Set out every line of the records below as a numbered list, omitting any blank lines.

▸ **Provided material**
* * *
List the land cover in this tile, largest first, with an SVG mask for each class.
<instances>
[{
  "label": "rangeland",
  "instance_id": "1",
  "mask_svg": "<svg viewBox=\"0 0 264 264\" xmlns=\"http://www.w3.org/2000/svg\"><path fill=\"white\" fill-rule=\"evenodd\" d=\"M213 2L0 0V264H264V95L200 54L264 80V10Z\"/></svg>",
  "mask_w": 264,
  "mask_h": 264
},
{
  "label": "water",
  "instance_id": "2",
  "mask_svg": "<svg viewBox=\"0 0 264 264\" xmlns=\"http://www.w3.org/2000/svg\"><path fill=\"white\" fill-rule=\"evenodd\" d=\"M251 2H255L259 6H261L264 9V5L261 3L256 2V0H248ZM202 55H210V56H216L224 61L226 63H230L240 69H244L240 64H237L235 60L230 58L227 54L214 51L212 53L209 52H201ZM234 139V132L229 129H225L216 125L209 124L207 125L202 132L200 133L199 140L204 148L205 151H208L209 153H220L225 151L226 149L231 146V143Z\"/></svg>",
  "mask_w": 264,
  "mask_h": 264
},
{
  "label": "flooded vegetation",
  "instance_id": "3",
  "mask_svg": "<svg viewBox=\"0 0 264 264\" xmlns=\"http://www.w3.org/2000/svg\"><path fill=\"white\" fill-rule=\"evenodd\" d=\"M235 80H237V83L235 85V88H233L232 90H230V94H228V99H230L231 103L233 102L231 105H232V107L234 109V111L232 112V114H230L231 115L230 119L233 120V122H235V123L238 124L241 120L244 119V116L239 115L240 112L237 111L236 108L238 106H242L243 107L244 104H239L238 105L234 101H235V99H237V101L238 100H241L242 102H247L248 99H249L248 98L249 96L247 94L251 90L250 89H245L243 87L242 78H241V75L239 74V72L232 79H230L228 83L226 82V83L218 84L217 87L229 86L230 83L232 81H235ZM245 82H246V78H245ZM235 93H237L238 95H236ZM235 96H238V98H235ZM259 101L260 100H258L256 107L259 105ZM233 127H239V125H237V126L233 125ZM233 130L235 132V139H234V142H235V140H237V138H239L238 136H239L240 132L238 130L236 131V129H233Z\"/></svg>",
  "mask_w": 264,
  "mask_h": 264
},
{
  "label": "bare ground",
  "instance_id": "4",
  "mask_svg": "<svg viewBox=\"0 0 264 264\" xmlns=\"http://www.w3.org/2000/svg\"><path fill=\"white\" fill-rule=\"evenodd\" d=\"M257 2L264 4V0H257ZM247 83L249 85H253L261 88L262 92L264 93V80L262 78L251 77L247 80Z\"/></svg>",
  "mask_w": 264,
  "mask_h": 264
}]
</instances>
* * *
▸ **Exercise solution**
1. List the land cover in this tile, largest first, with an SVG mask for each class.
2. <instances>
3. [{
4.   "label": "rangeland",
5.   "instance_id": "1",
6.   "mask_svg": "<svg viewBox=\"0 0 264 264\" xmlns=\"http://www.w3.org/2000/svg\"><path fill=\"white\" fill-rule=\"evenodd\" d=\"M213 2L0 0V264H264V95L200 54L264 80V10Z\"/></svg>",
7.   "mask_w": 264,
8.   "mask_h": 264
9. },
10. {
11.   "label": "water",
12.   "instance_id": "2",
13.   "mask_svg": "<svg viewBox=\"0 0 264 264\" xmlns=\"http://www.w3.org/2000/svg\"><path fill=\"white\" fill-rule=\"evenodd\" d=\"M251 2H255L259 6H261L264 9V5L261 3L256 2V0H248ZM202 55H210V56H216L224 61L226 63H230L240 69H244L240 64H237L235 60L230 58L227 54L214 51L212 53L209 52H201ZM234 139V132L229 129H225L216 125L209 124L207 125L202 132L200 133L199 140L204 148L205 151H208L209 153H220L225 151L226 149L231 146V143Z\"/></svg>",
14.   "mask_w": 264,
15.   "mask_h": 264
16. },
17. {
18.   "label": "flooded vegetation",
19.   "instance_id": "3",
20.   "mask_svg": "<svg viewBox=\"0 0 264 264\" xmlns=\"http://www.w3.org/2000/svg\"><path fill=\"white\" fill-rule=\"evenodd\" d=\"M235 80H237V83L235 85V88H233L232 90H230V94H228V99H230L231 103L233 102L231 105H232V107L234 109V111L232 112V114H230L231 115L230 119L233 120V122H235V123L238 124L241 120L244 119V116L239 115L240 112L237 111L236 108L238 106H242L243 107L244 104H239L238 105L234 101H235V99H237V101L238 100H241L242 102H247L248 99H249L248 98L249 96L247 94L251 90L250 89H245L243 87L242 78H241V75L239 74V72L232 79H230L228 83L226 82V83L218 84L217 87L229 86L230 83L232 81H235ZM245 82H246V78H245ZM235 93H237L238 95H236ZM235 96H238V98H235ZM259 101L260 100H258L256 107L259 105ZM233 127H239V125H237V126L233 125ZM233 130L235 132V139H234V142H235V140H237V138H239L238 136H239L240 132L238 130L236 131V129H233Z\"/></svg>",
21.   "mask_w": 264,
22.   "mask_h": 264
23. },
24. {
25.   "label": "bare ground",
26.   "instance_id": "4",
27.   "mask_svg": "<svg viewBox=\"0 0 264 264\" xmlns=\"http://www.w3.org/2000/svg\"><path fill=\"white\" fill-rule=\"evenodd\" d=\"M257 2L264 4V0H257ZM247 83L249 85H253L261 88L262 92L264 93V80L262 78L251 77L247 80Z\"/></svg>",
28.   "mask_w": 264,
29.   "mask_h": 264
30. }]
31. </instances>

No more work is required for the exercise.